[Stored data entries]
-------------------------
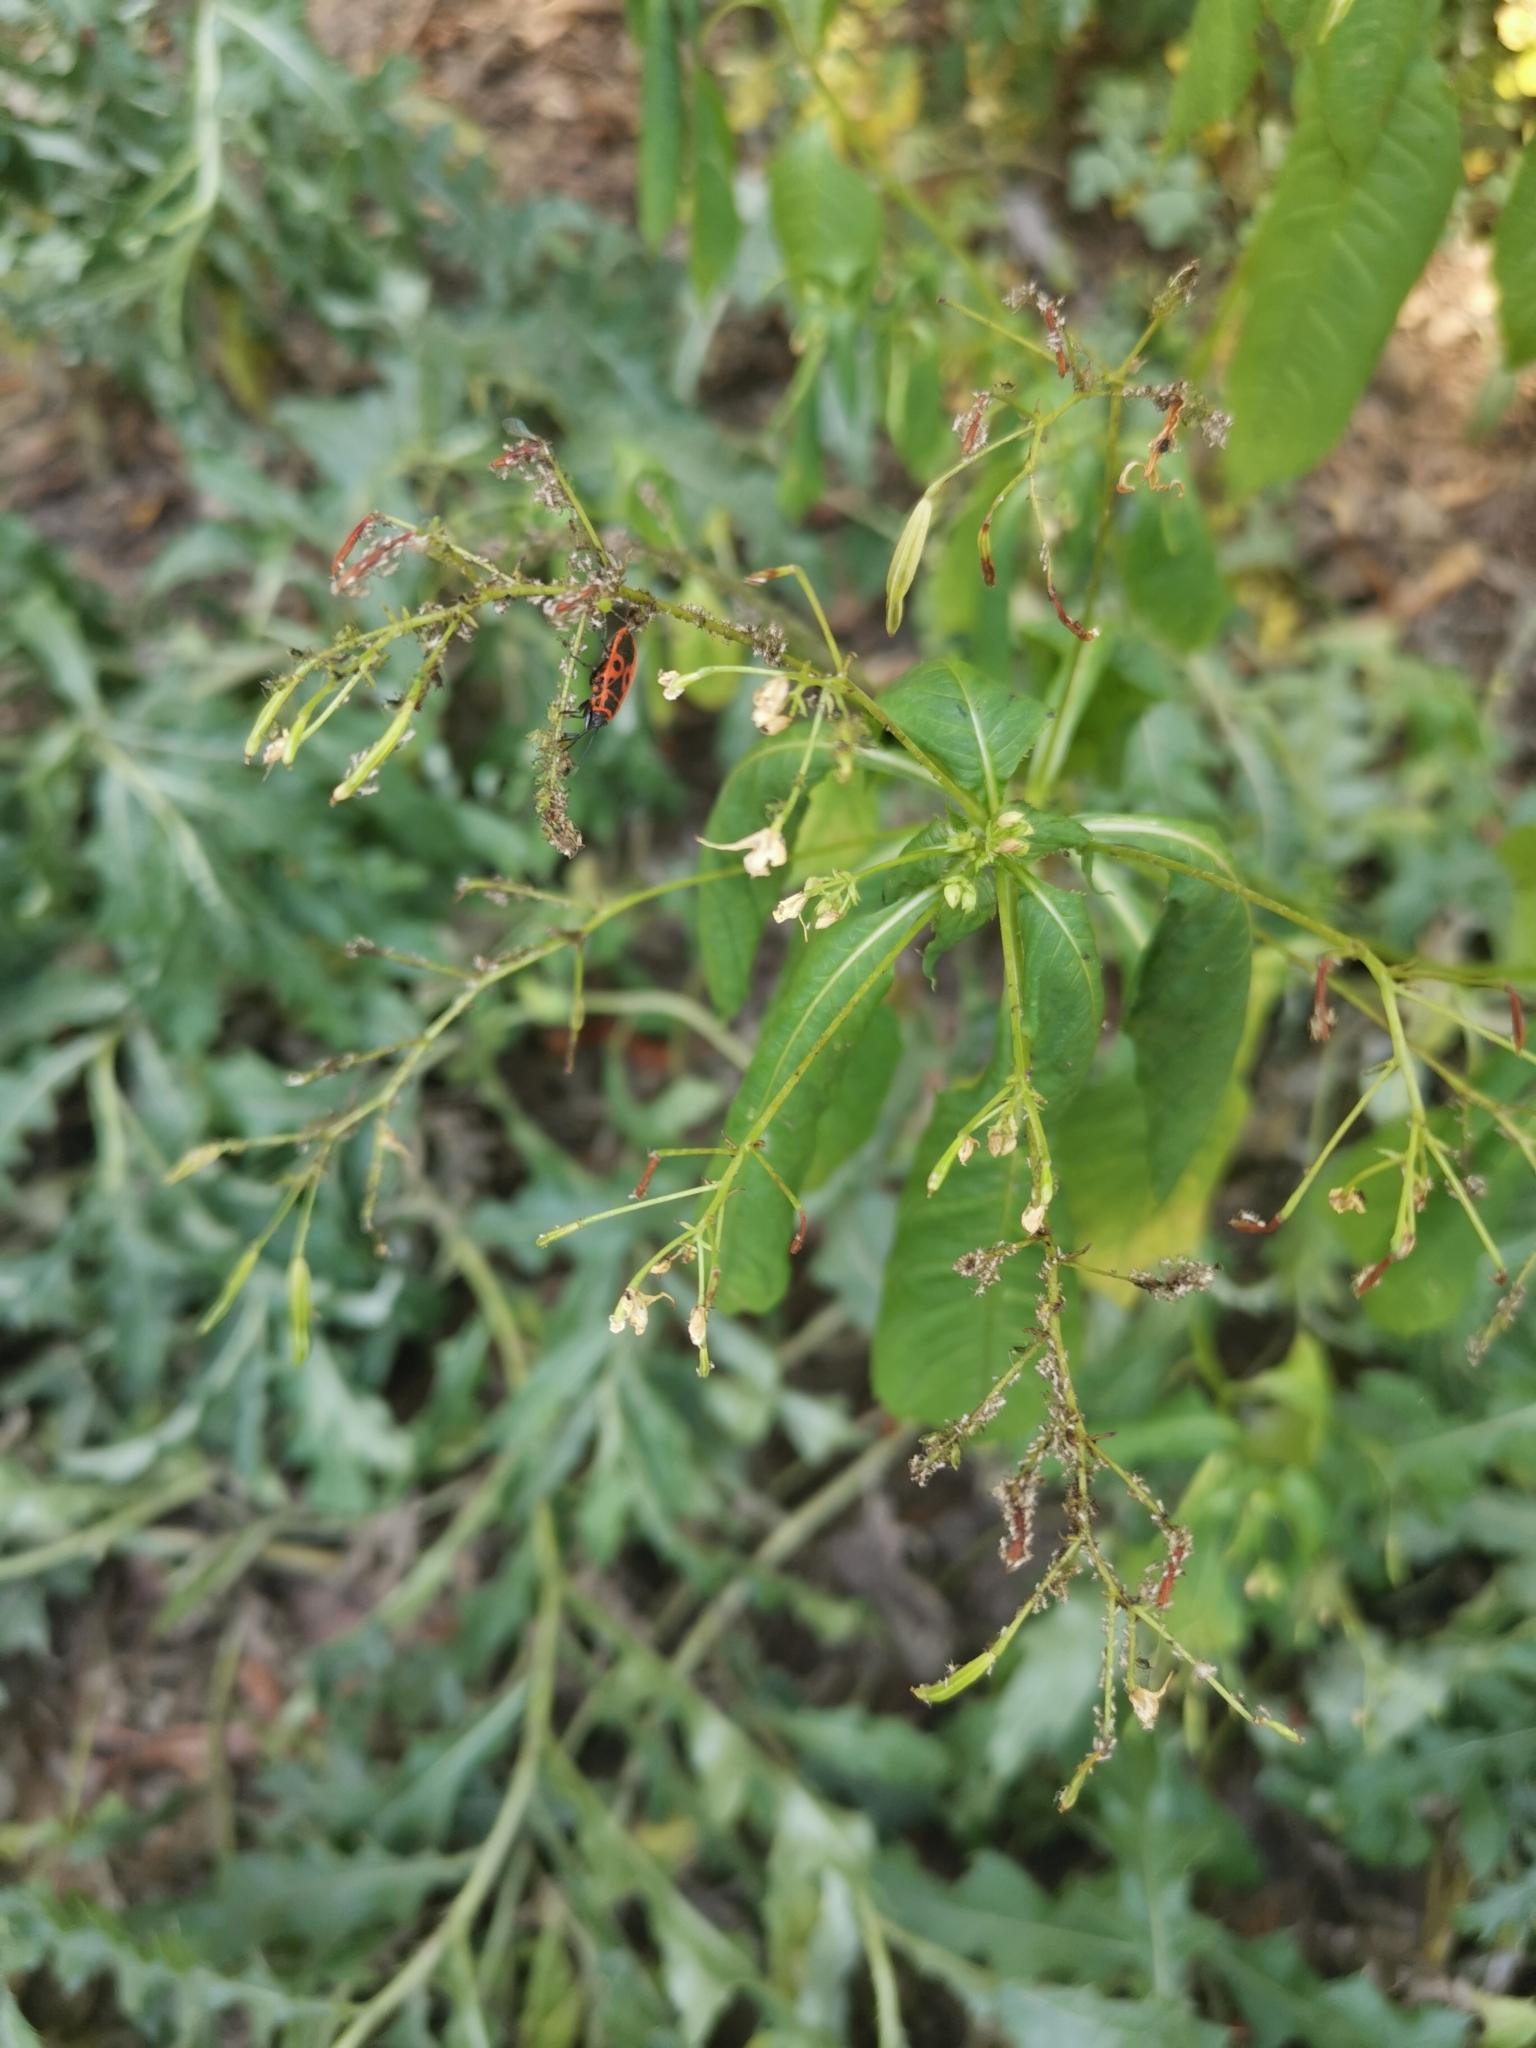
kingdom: Plantae
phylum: Tracheophyta
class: Magnoliopsida
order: Ericales
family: Balsaminaceae
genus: Impatiens
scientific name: Impatiens parviflora
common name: Small balsam
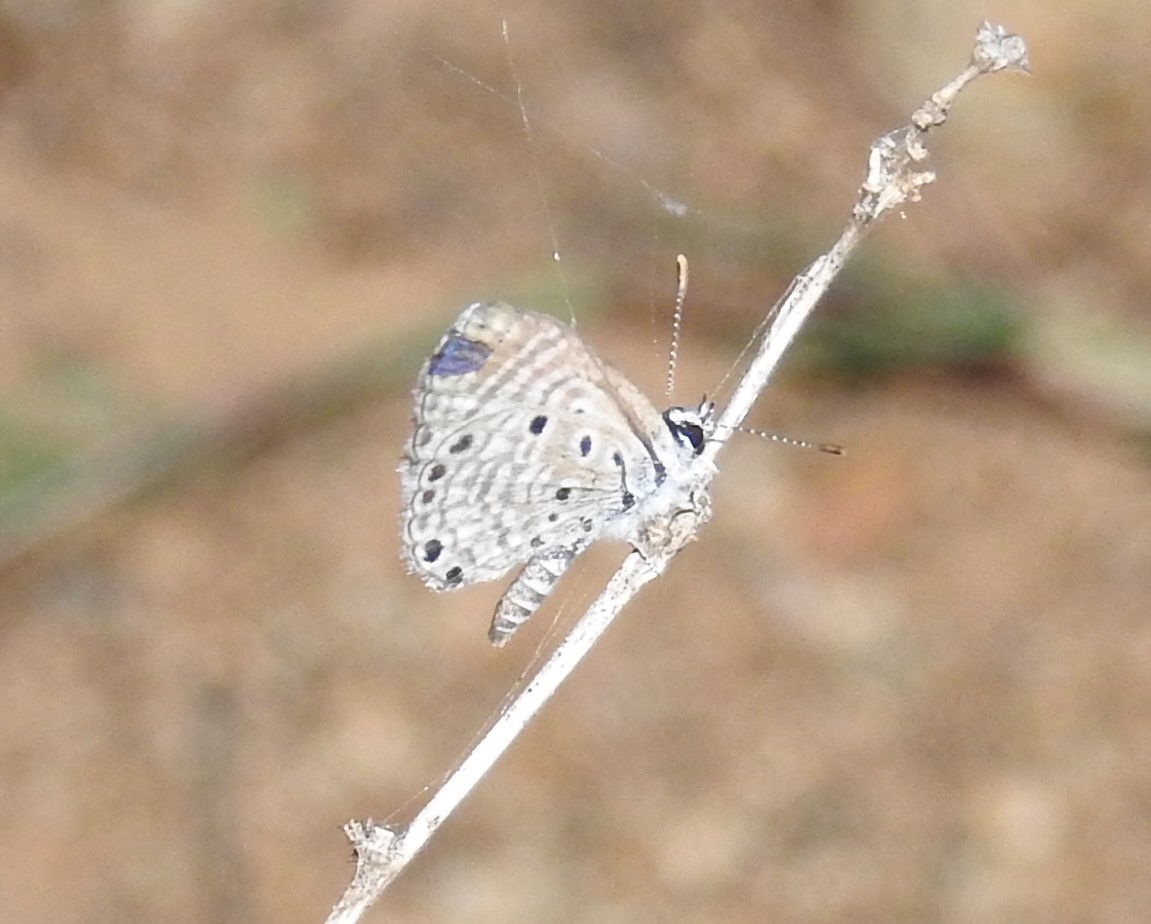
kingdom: Animalia
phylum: Arthropoda
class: Insecta
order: Lepidoptera
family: Lycaenidae
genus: Azanus
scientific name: Azanus jesous
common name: African babul blue
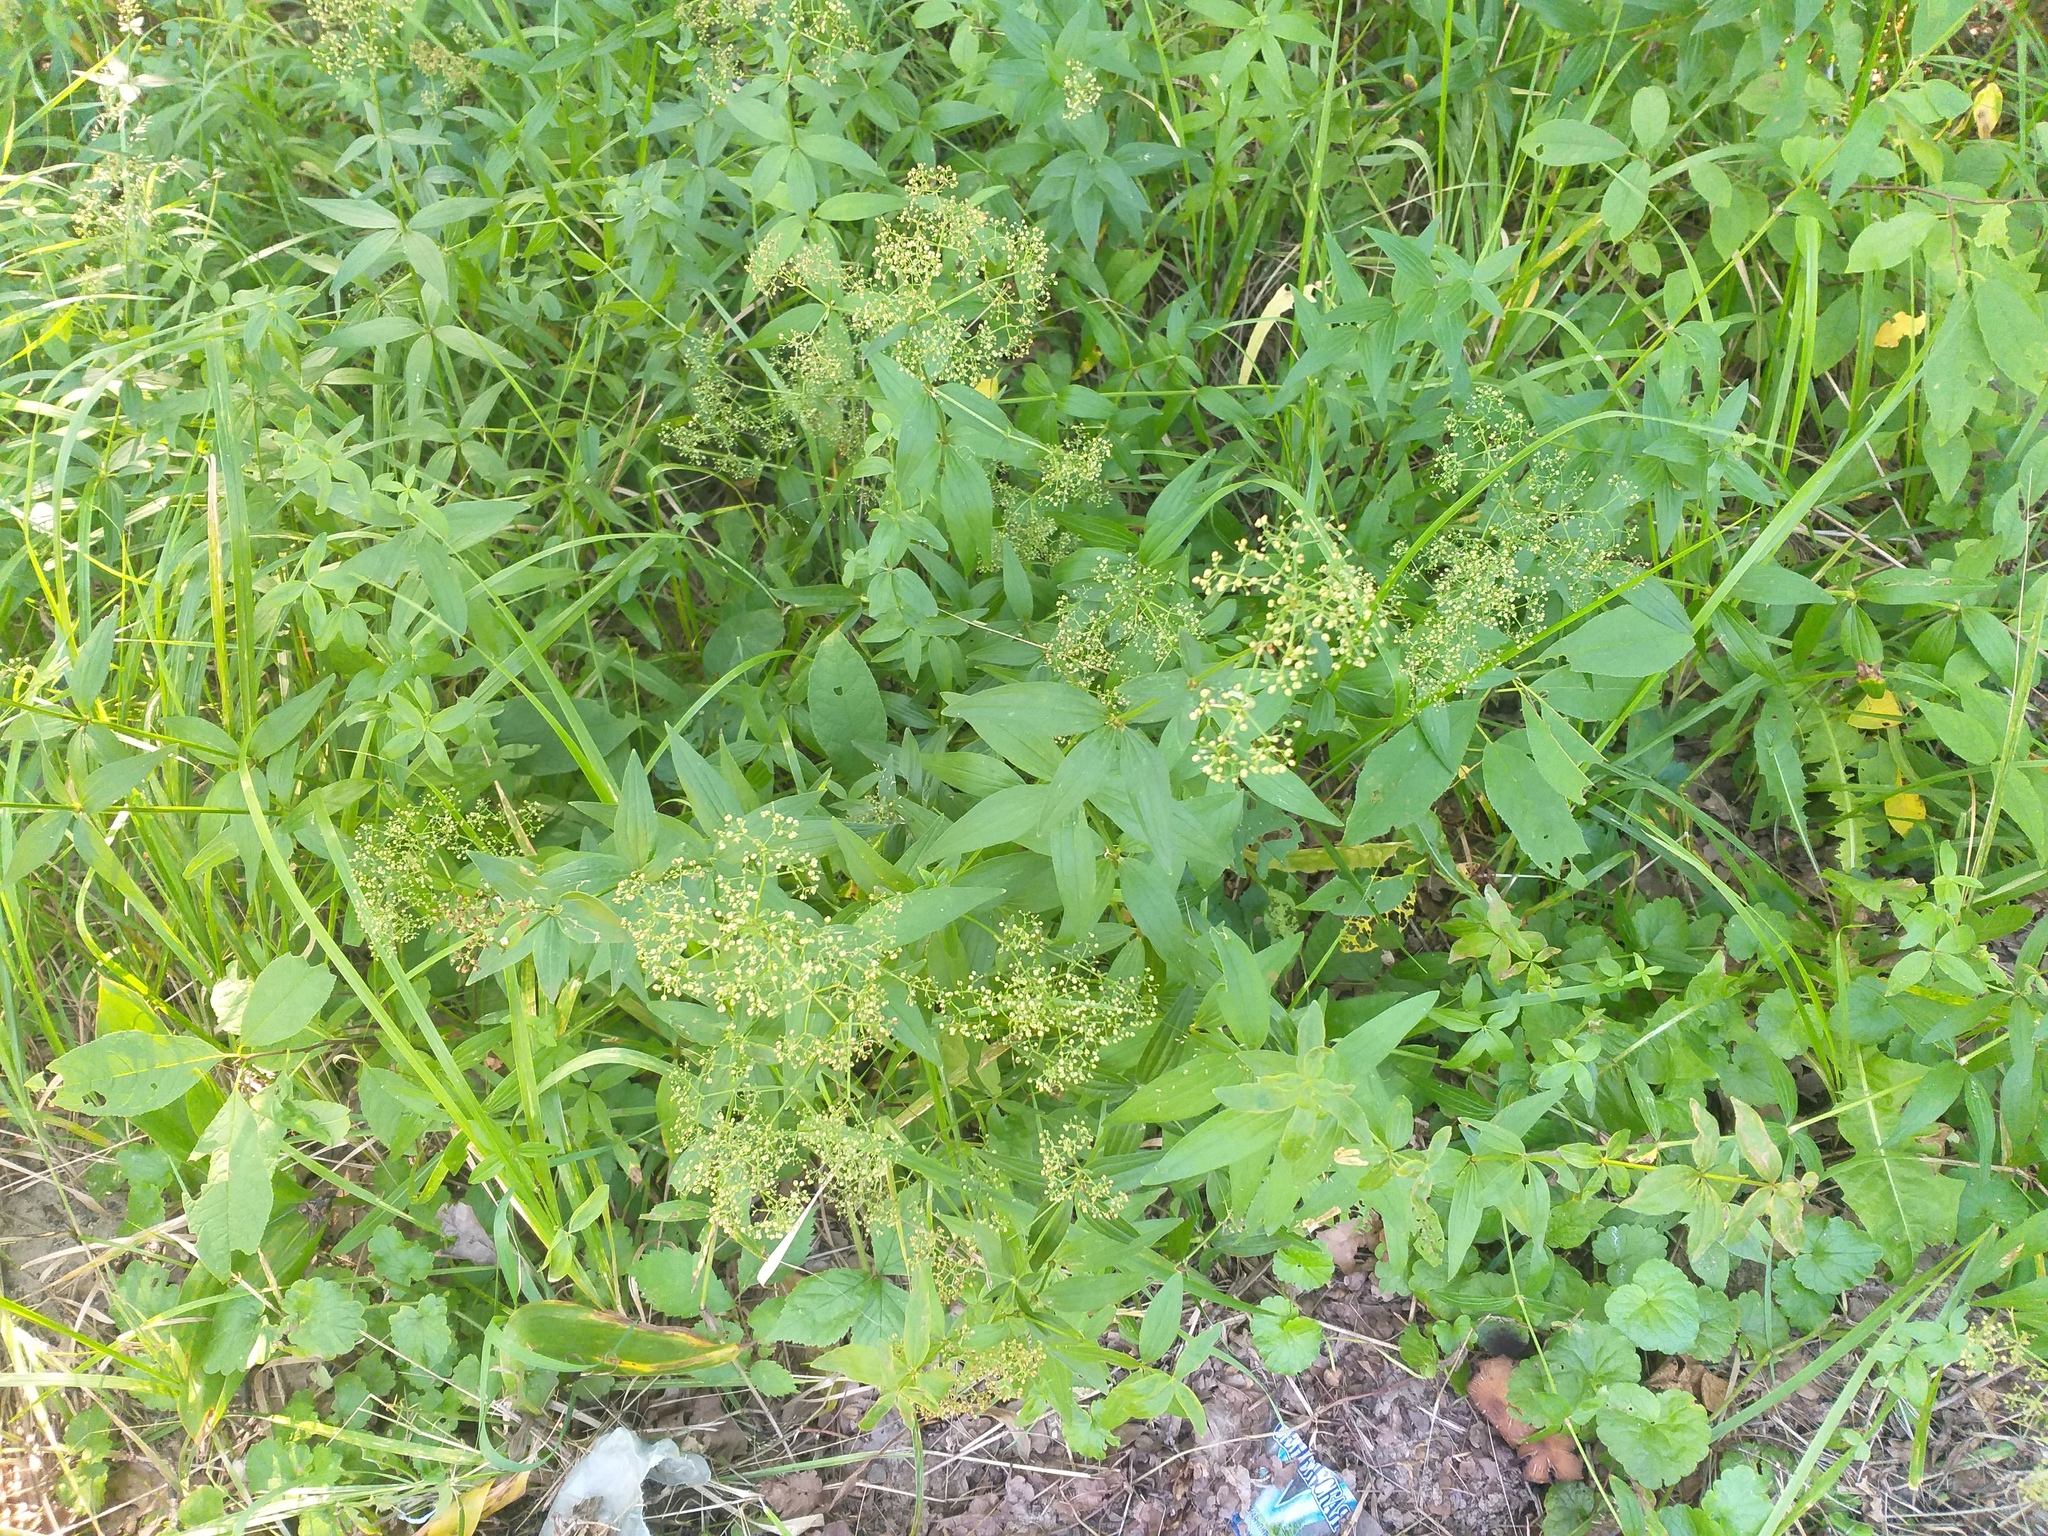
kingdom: Plantae
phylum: Tracheophyta
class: Magnoliopsida
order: Gentianales
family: Rubiaceae
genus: Galium
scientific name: Galium rubioides
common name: European bedstraw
-------------------------
**Set exercise**
Write out the text lines of all the entries above word for word, leaving out the pictures.

**Response for this exercise**
kingdom: Plantae
phylum: Tracheophyta
class: Magnoliopsida
order: Ericales
family: Balsaminaceae
genus: Impatiens
scientific name: Impatiens parviflora
common name: Small balsam
kingdom: Animalia
phylum: Arthropoda
class: Insecta
order: Lepidoptera
family: Lycaenidae
genus: Azanus
scientific name: Azanus jesous
common name: African babul blue
kingdom: Plantae
phylum: Tracheophyta
class: Magnoliopsida
order: Gentianales
family: Rubiaceae
genus: Galium
scientific name: Galium rubioides
common name: European bedstraw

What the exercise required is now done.